— Вон куда хватили! — в свою очередь с изумлением сказал Пенкин. Обломов увидел, что он далеко хватил. Он вдруг смолк, постоял с минуту, зевнул и медленно лег на диван.
Эти мысли теоретически развил потом Гончаров в статье «Лучше поздно, чем никогда».
Тонкая художественная работа приучила Гончарова быть осторожным и деликатным с «человеком», а его творчество прежде всего стремилось к познанию и справедливости. Лучшею характеристикой его деликатного обращения с человеческой личностью могут служить «Заметки о Белинском».
Рассказывает он, например, как Белинский напал на него из-за Жорж Санд.
— Вы немец, филистер, а немцы ведь это семинаристы человечества! прибавил он.
— Вы хотите, чтоб Лукреция Флориани, эта женственная страстная натура, обратилась в чиновницу.
Разумеется, Гончаров ничего подобного не говорил; он восставал только против сравнения Лукреции с богиней.
Посмотрите рядом с этим, как объясняет Гончаров часто обидные парадоксы и резкие приговоры Белинского.
Ему снился идеал женской свободы, он рвался к нему, жертвуя подробностями, впадая в натяжки и противоречия даже с самим собою, лишь бы отстоять этот идеал, чтобы противные голоса не заглушили самого вопроса в зародыше (VIII, 192–193).
А вот воспоминания о спорах с Белинским:
Я не раз спорил с ним, но не горячо (чтоб не волновать его), а скорее равнодушно, чтоб только вызвать его высказаться, — и равнодушно же уступал. Без этого спор бы никогда не кончился или перешел бы в задор, на который, конечно, никто, из знавших его, никогда умышленно бы не вызвал (ibid., 191).
Или вспомните, какою тонкой и дружеской кистью он обрисовал самолюбие Белинского:
Как умно и тонко высказывалось оно [самолюбие] у Белинского — именно в благодарной симпатии к почитателям его силы…[26]
Но все это говорилось по поводу исключительной натуры. Заглянем; в среду людей более обыкновенных.
В его воспоминаниях на первом плане стоит симпатичная фигура Якубова, его крестного отца и воспитателя. В эту личность уходят корни гончаровской поэзии и мировоззрения: здесь он полюбил это гармоническое соединение старого с новым; здесь прельщала и любовь к знанию, и гуманность, и джентльменство, и независимость, и снисходительность к людским недостаткам, и величавое спокойствие.

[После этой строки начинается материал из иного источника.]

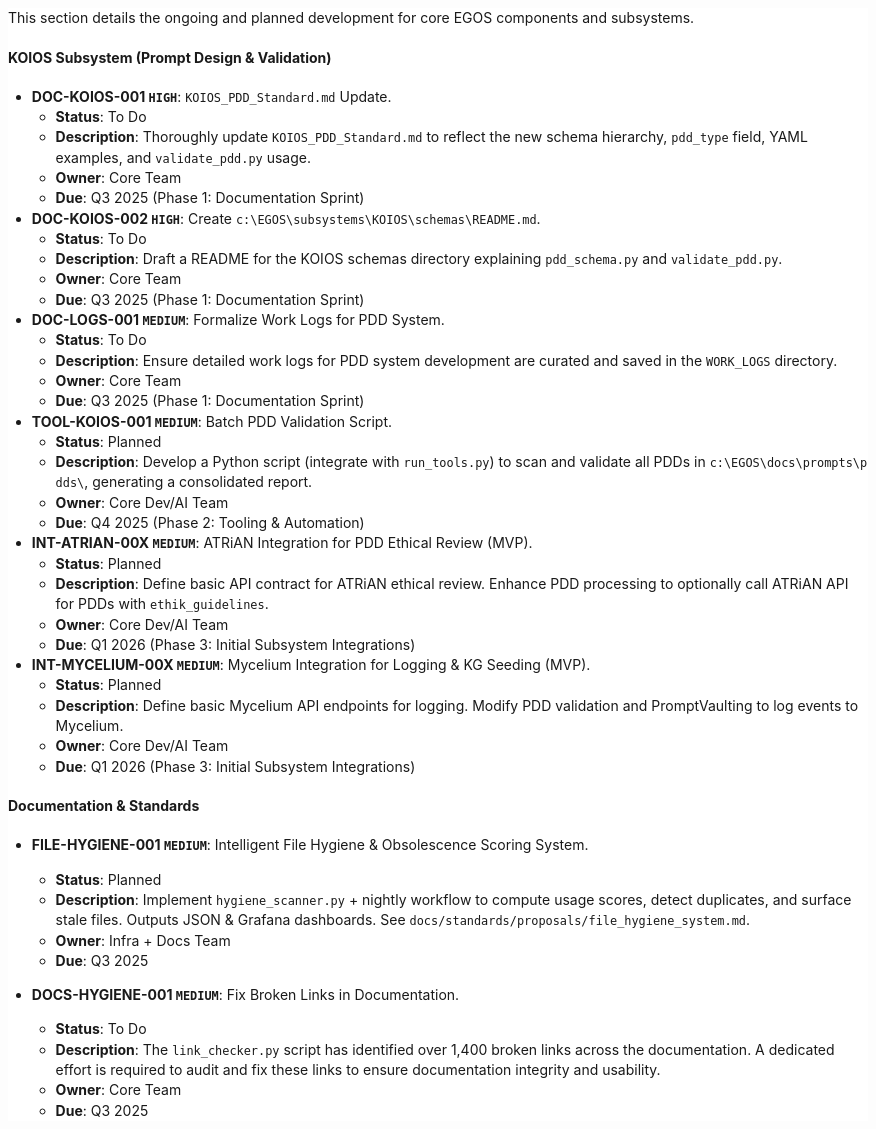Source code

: This section details the ongoing and planned development for core EGOS components and subsystems.

#### KOIOS Subsystem (Prompt Design & Validation)

*   **DOC-KOIOS-001 `HIGH`**: `KOIOS_PDD_Standard.md` Update.
    *   **Status**: To Do
    *   **Description**: Thoroughly update `KOIOS_PDD_Standard.md` to reflect the new schema hierarchy, `pdd_type` field, YAML examples, and `validate_pdd.py` usage.
    *   **Owner**: Core Team
    *   **Due**: Q3 2025 (Phase 1: Documentation Sprint)
*   **DOC-KOIOS-002 `HIGH`**: Create `c:\EGOS\subsystems\KOIOS\schemas\README.md`.
    *   **Status**: To Do
    *   **Description**: Draft a README for the KOIOS schemas directory explaining `pdd_schema.py` and `validate_pdd.py`.
    *   **Owner**: Core Team
    *   **Due**: Q3 2025 (Phase 1: Documentation Sprint)
*   **DOC-LOGS-001 `MEDIUM`**: Formalize Work Logs for PDD System.
    *   **Status**: To Do
    *   **Description**: Ensure detailed work logs for PDD system development are curated and saved in the `WORK_LOGS` directory.
    *   **Owner**: Core Team
    *   **Due**: Q3 2025 (Phase 1: Documentation Sprint)
*   **TOOL-KOIOS-001 `MEDIUM`**: Batch PDD Validation Script.
    *   **Status**: Planned
    *   **Description**: Develop a Python script (integrate with `run_tools.py`) to scan and validate all PDDs in `c:\EGOS\docs\prompts\pdds\`, generating a consolidated report.
    *   **Owner**: Core Dev/AI Team
    *   **Due**: Q4 2025 (Phase 2: Tooling & Automation)
*   **INT-ATRIAN-00X `MEDIUM`**: ATRiAN Integration for PDD Ethical Review (MVP).
    *   **Status**: Planned
    *   **Description**: Define basic API contract for ATRiAN ethical review. Enhance PDD processing to optionally call ATRiAN API for PDDs with `ethik_guidelines`.
    *   **Owner**: Core Dev/AI Team
    *   **Due**: Q1 2026 (Phase 3: Initial Subsystem Integrations)
*   **INT-MYCELIUM-00X `MEDIUM`**: Mycelium Integration for Logging & KG Seeding (MVP).
    *   **Status**: Planned
    *   **Description**: Define basic Mycelium API endpoints for logging. Modify PDD validation and PromptVaulting to log events to Mycelium.
    *   **Owner**: Core Dev/AI Team
    *   **Due**: Q1 2026 (Phase 3: Initial Subsystem Integrations)

#### Documentation & Standards

*   **FILE-HYGIENE-001 `MEDIUM`**: Intelligent File Hygiene & Obsolescence Scoring System.
    *   **Status**: Planned
    *   **Description**: Implement `hygiene_scanner.py` + nightly workflow to compute usage scores, detect duplicates, and surface stale files. Outputs JSON & Grafana dashboards. See `docs/standards/proposals/file_hygiene_system.md`.
    *   **Owner**: Infra + Docs Team
    *   **Due**: Q3 2025


*   **DOCS-HYGIENE-001 `MEDIUM`**: Fix Broken Links in Documentation.
    *   **Status**: To Do
    *   **Description**: The `link_checker.py` script has identified over 1,400 broken links across the documentation. A dedicated effort is required to audit and fix these links to ensure documentation integrity and usability.
    *   **Owner**: Core Team
    *   **Due**: Q3 2025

По-видимому, здесь место для некоторой идеализации, для этой лирической дымки. Нет, Гончаров осторожен с «человеком», его симпатия и любовь к человеку оскорбилась бы от прикрас. И вот на Якубова льются лучи гончаровского юмора.
— Человек побежит в обход по коридору доложить — «Владимир Васильевич», скажет он, или: «граф Сергей Петрович». Якубов вместо ответа энергически молча показывает человеку два кулака.
Между тем гость входит сам:
— А! граф Сергей Петрович, милости просим! — радушно приветствует его моряк, — садитесь вот здесь! Эй, малый! — крикнет человеку, — скажи, чтоб нам подали закуску сюда, да позавтракать что-нибудь (IX, 67).
Или дает он крестнику белые перчатки для бала.
— Да это женские, длинные, по локоть, — сказал я, — они не годятся!
— Годятся, вели только обрезать лишнее, — заметил он.
— Да откуда они у вас?
— Это масонские, давно у меня лежат: молчи, ни слова никому! — шептал он, хотя около нас никого не было (ibid., 76).
Характерно для творчества самого Гончарова отношение Якубова к взяточникам:
— Хапун, пострел! — говорил Якубов при встрече с таким судьей и быстро перекидывался на другую сторону линейки, чтоб не отвечать на поклон (ibid., 93).
Мастерски очерчена в воспоминаниях Гончарова фигура губернатора
Углицкого: жаль, что эскиз так эскизом и остался и не вошел в крупное произведение.
Для характеристики гончаровского отношения к людям всего интереснее следующее место в обрисовке Углицкого. Речь идет о рассказах Углицкого:
— Иногда я замечал при повторении некоторых рассказов перемены, вставки. Оттого полагаться на фактическую верность их надо было с большой оглядкой. Он плел их, как кружево. Все слушали его с наслаждением, а я, кроме того, и с недоверием. Я проникал в игру его воображения, чуял, где он говорит правду, где украшает, и любовался не содержанием, а художественной формой его рассказов.